Schilder Rousseaus afvaart uit het leven
Werner Aspenström
De leeuw, de panter en de vredig weidende lammeren,
de apen, de slangen en de schelle junglevogels,
de laatste nacht waakten wij bij zijn kist,
wij, zijn rouwende kinderen.
De zigeunerin was er ook,
Yadwiga,* de fluitspeler en het jonge paar
dat net van het carnaval huiswaarts keerde.
De nacht reisde langzaam verder.
De gele maan waakte met ons mee,
de verstijfde bomen langs de oever
en de duizend groene bladeren.
’s Ochtends even over zeven
kwam de raderstoomboot plonzend de rivier afgevaren.
Wij droegen hem aan boord. De kapitein
blies de aftocht.
Gij, God van twijfel en van catastrofen,
stoor de schilder Rousseau niet in zijn gedachten,
laat hem geloven dat alles onveranderd blijft
en dat wilde dieren zich alsnog door fluitspel
laten temmen.
(vertaling: Ivo van Strijtem)
* Yadwiga naakte vrouw op het schilderij ‘Le rêve’ van Henri Rousseau.

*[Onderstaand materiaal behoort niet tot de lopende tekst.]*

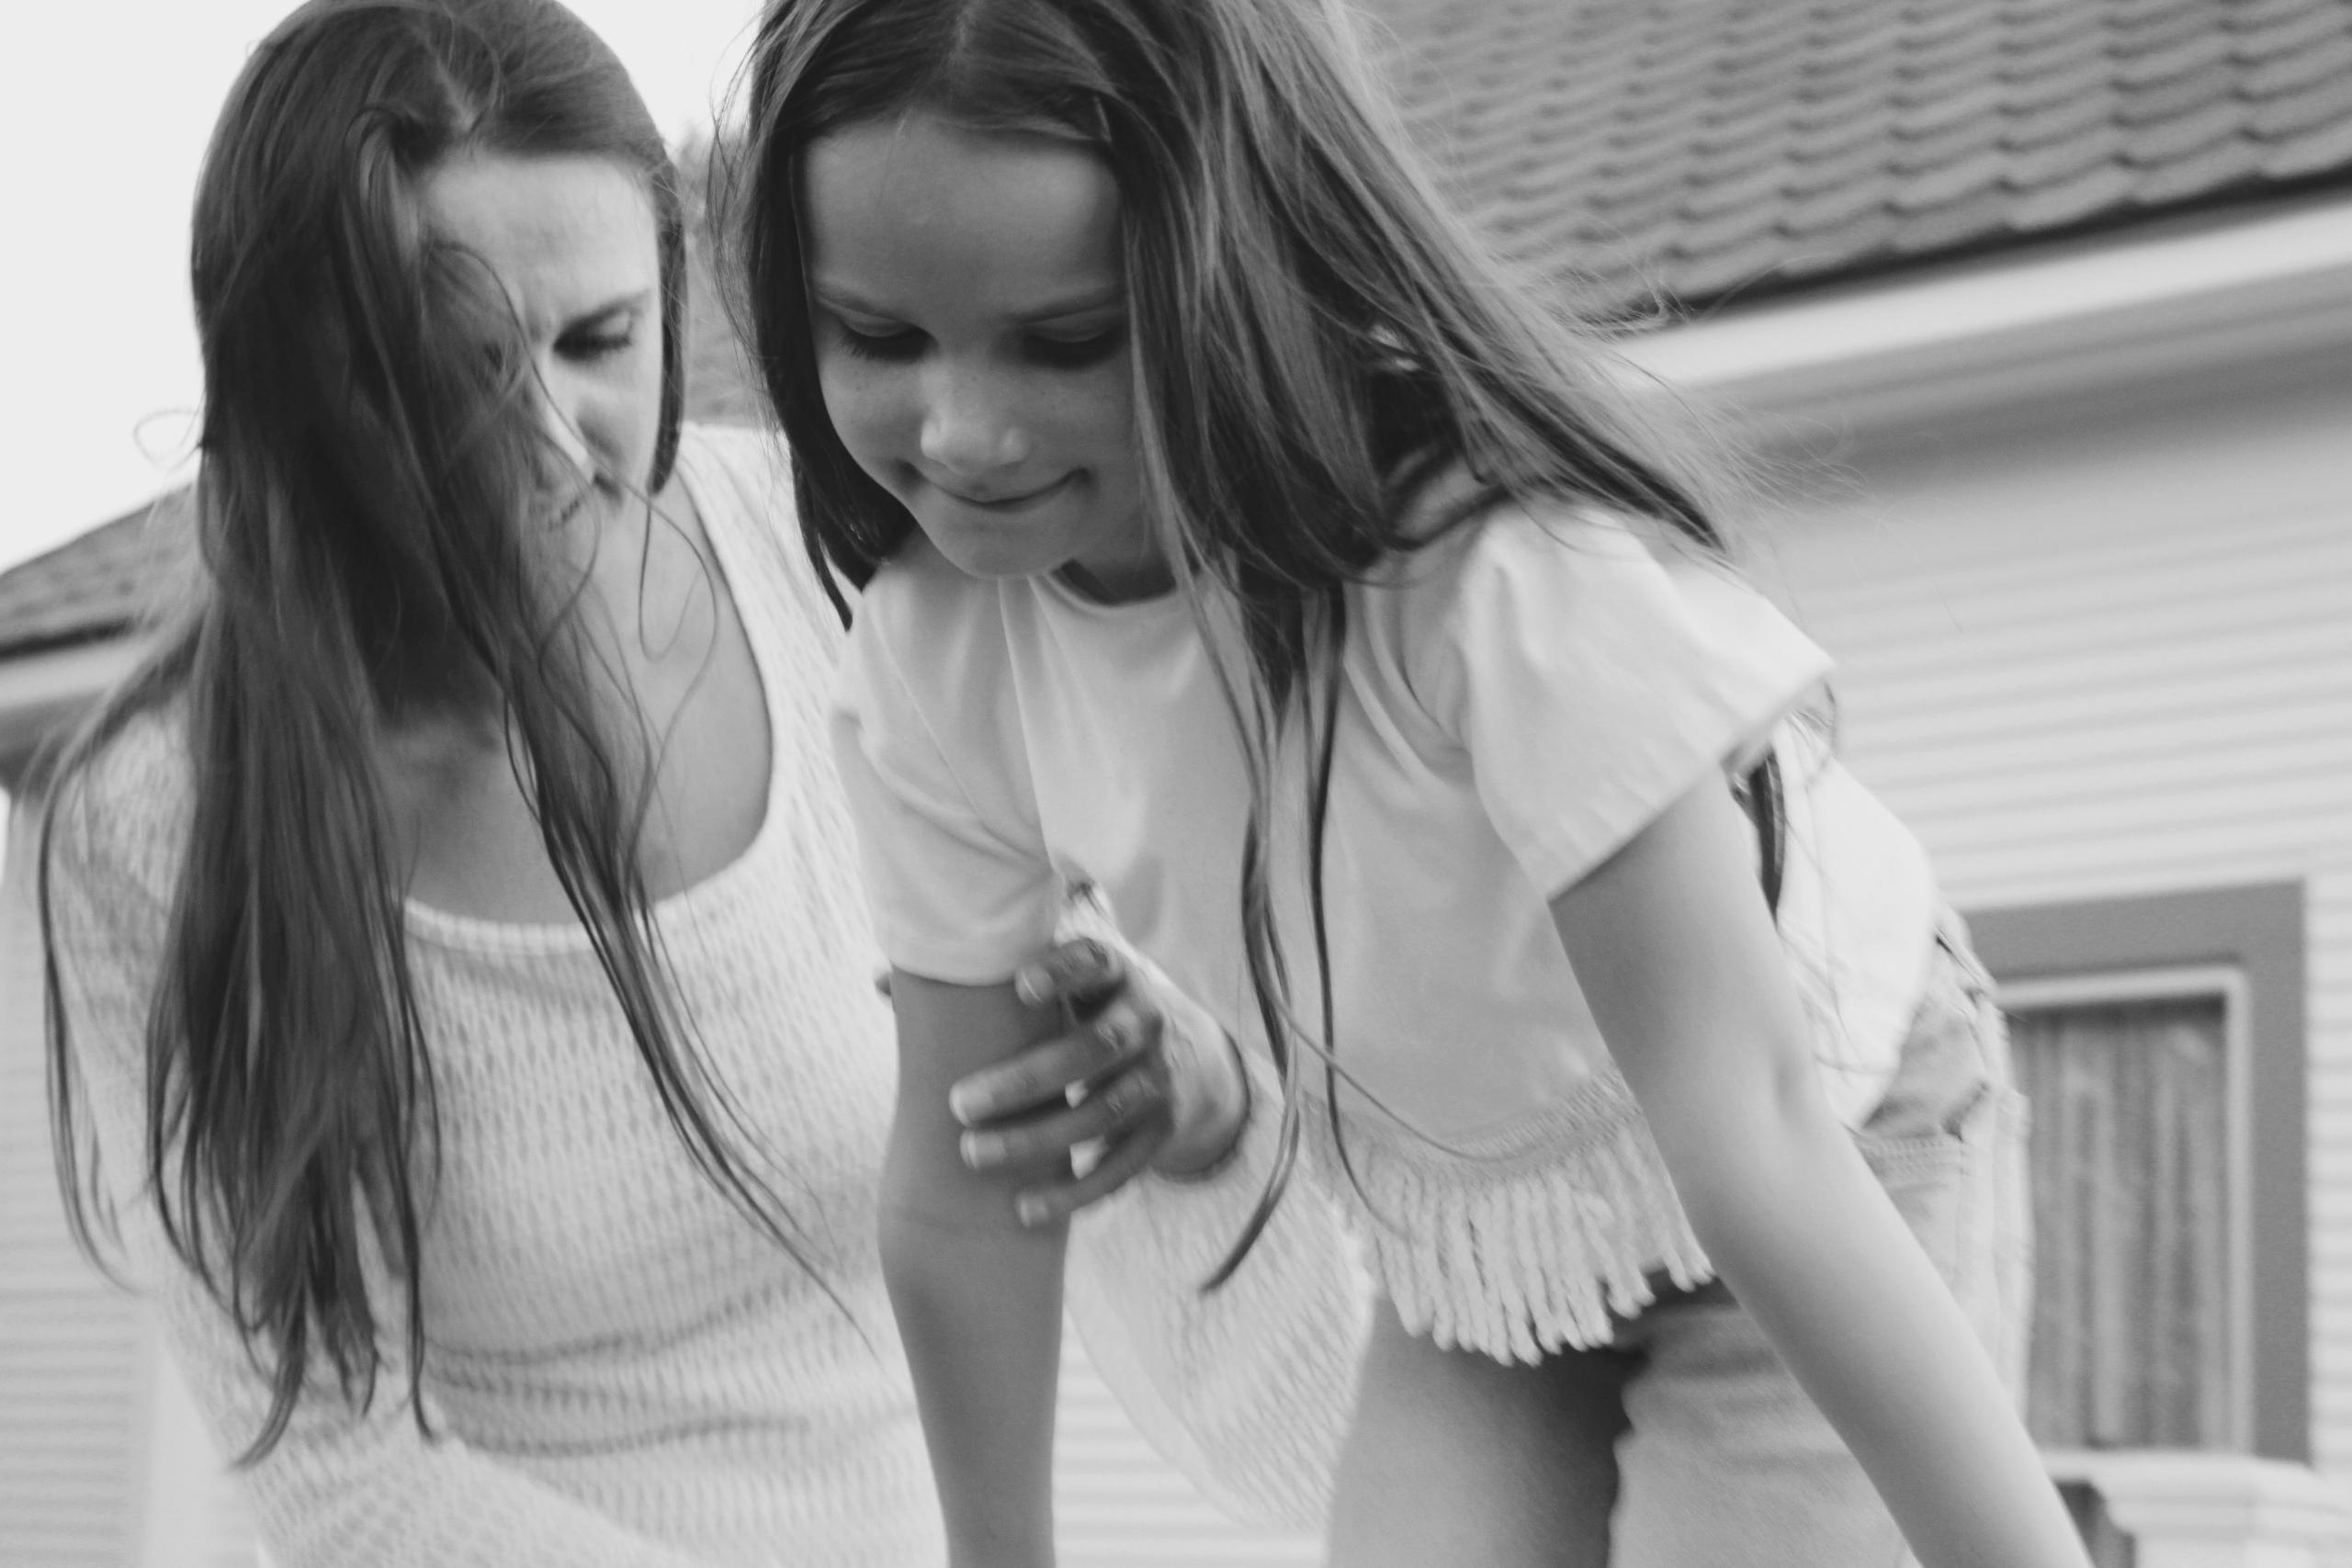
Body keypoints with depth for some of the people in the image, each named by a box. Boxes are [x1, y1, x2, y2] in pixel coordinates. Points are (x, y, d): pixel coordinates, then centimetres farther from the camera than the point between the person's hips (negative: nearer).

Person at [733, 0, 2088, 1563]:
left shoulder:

Onder het schilderij schreef hij een gedicht dat begint met
‘Yadwigha dans un beau rêve’.
We salute you Gentle Rousseau you can hear us.
Guillaume Apollinaire
We salute you Gentle Rousseau you can hear us.
Delaunay, his wife, Monsieur Queval and myself.
Let our luggage pass duty free through the gates of heaven.
We will bring you brushes paints and canvas.
That you may spend your sacred leisure in the
light and Truth of Painting.
As you once did my portrait facing the stars, lion and the gypsy
Apollinaire schreef dit gedicht bij het overlijden van Henri Rousseau, waarna de beeldhouder Constantine Brancusi deze tekst in zijn grafsteen beitelde op de begraafplaats ‘Cimetière de Bagneux’ in Parijs.